The story so far : Air skirmish as Pakistani jets drop bombs in Kashmir, Islamabad claims to shoot down two Indian fighters

Monday’s strikes: Indian fighter aircraft hit terror camps in attack across de facto border with Pakistan

The terror attack that started it all: Kashmir car bomb kills 44; India demands Pakistan act against militants

What the fight is about: Decades of animosity between neighbours India and Pakistan

Markets react: Global stocks turn negative as India-Pakistan tensions worsen

Trump meets Kim, again

Since this is happening momentarily, let me just give you a quick timeline of what’s to come. At 6.30pm local time in Hanoi, US President Donald Trump will meet North Korean Leader Kim Jong Un for the second time in eight months. After another heavily photographed handshake, they will have a one-on-one meeting before adjourning to a social dinner. The official summit-part of this will take place on Thursday although the White House has yet to furnish details.

That the meeting is taking place over two days and includes a private session is a sign of the rapport the two men seem to have. Mr Trump has spent far less time with leaders of actual US allies. None of this though can be taken as an indication of what the two men might agree to at the end, if anything.

Either way, with both men in town, Hanoi has come to a standstill. China Bureau Chief Tan Dawn Wei and South Korea Correspondent Chang May Choon are on location and they tell us the Vietnamese are taking all the inconvenience the summit brings in stride - even if it means putting up with tanks on what was already very busy thoroughfares.
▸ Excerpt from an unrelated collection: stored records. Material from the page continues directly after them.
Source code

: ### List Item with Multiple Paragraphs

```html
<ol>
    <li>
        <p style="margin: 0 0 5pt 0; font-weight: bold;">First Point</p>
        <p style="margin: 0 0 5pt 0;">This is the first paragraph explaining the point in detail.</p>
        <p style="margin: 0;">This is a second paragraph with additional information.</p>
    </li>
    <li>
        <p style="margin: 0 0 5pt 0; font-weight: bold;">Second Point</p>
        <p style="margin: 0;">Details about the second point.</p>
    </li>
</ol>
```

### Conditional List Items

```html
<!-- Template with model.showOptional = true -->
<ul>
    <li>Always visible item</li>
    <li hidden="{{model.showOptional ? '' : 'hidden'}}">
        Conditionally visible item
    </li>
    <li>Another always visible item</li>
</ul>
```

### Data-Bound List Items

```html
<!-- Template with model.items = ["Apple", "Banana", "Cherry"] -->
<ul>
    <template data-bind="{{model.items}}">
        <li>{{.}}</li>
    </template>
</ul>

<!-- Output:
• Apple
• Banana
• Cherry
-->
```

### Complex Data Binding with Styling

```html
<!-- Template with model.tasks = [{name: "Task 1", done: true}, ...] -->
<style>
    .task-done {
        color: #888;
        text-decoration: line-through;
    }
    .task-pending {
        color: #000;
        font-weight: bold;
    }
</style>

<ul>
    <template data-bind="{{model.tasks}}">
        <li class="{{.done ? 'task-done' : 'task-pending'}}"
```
Reports from Hanoi: Tanks roll in, hotels fill up as thousands descend on Hanoi

Video: Hanoi gears up for the Trump Kim Summit

Our frequently updated photo gallery:  Trump-Kim summit 2019 in pictures

Click here for all the latest

GBA - pain or gain?

Experts have now had a week to mull over China’s ambitious Greater Bay Area plan that seeks to turn the region covering Hong Kong, Macau and nine other cities into an economic and innovation powerhouse akin to America’s San Francisco Bay Area. Their conclusion? Cities like Singapore will need to watch out.

With a combined population of 70 million and GDP of US$1.58 trillion, the region will be difficult to compete with in a whole range of fields. Hong Kong will have an edge over other financial hubs in the region just as Shenzhen looks set to be the premier tech hub in Asia.

As Hong Kong Correspondent Claire Huang reports, the one upside is that adjacent cities might be able to benefit from some of the spillover effects of the region’s growth.

The story: Greater Bay Area, greater HK-Singapore competition

South Korea's birth rate problem just got worse

Low birth rates are a problem that plague many of Asia’s developed or newly industrialised countries, with South Korea’s challenge particularly acute. Government data showed that its fertility rate hit 0.98 last year, well short of the 2.1 replacement rate needed to sustain its population. It is the first time it has dipped below one since such data has been collected there.

Like Japan and Singapore, South Korea has devoted a significant amount of resources to trying to boost birth rates. It has spent some 135 trillion won (US$120 billion) since 2005 providing subsidies to parents and has launched numerous campaigns to encourage young Koreans to have children. And like its Asian counterparts, nothing seems to have worked. The worsening problem is renewing conversations about whether life in Korea is too competitive for children and parents.

The story: South Korea's fertility rate drops below one for first tim

And finally, a big mini miracle

A happier story to cap off today.

This little baby boy was born in Tokyo at 24 weeks, just over the halfway mark of most pregnancies. At birth, he was just 268g, about the same weight as a large onion and not much bigger. Last week, he went home weighing a perfectly normal 3.238kg - becoming the smallest newborn ever to leave the hospital safely.

The story: Mini miracle: 'Record-breaking' premature baby leaves Tokyo hospital

Thanks for reading and see you tomorrow.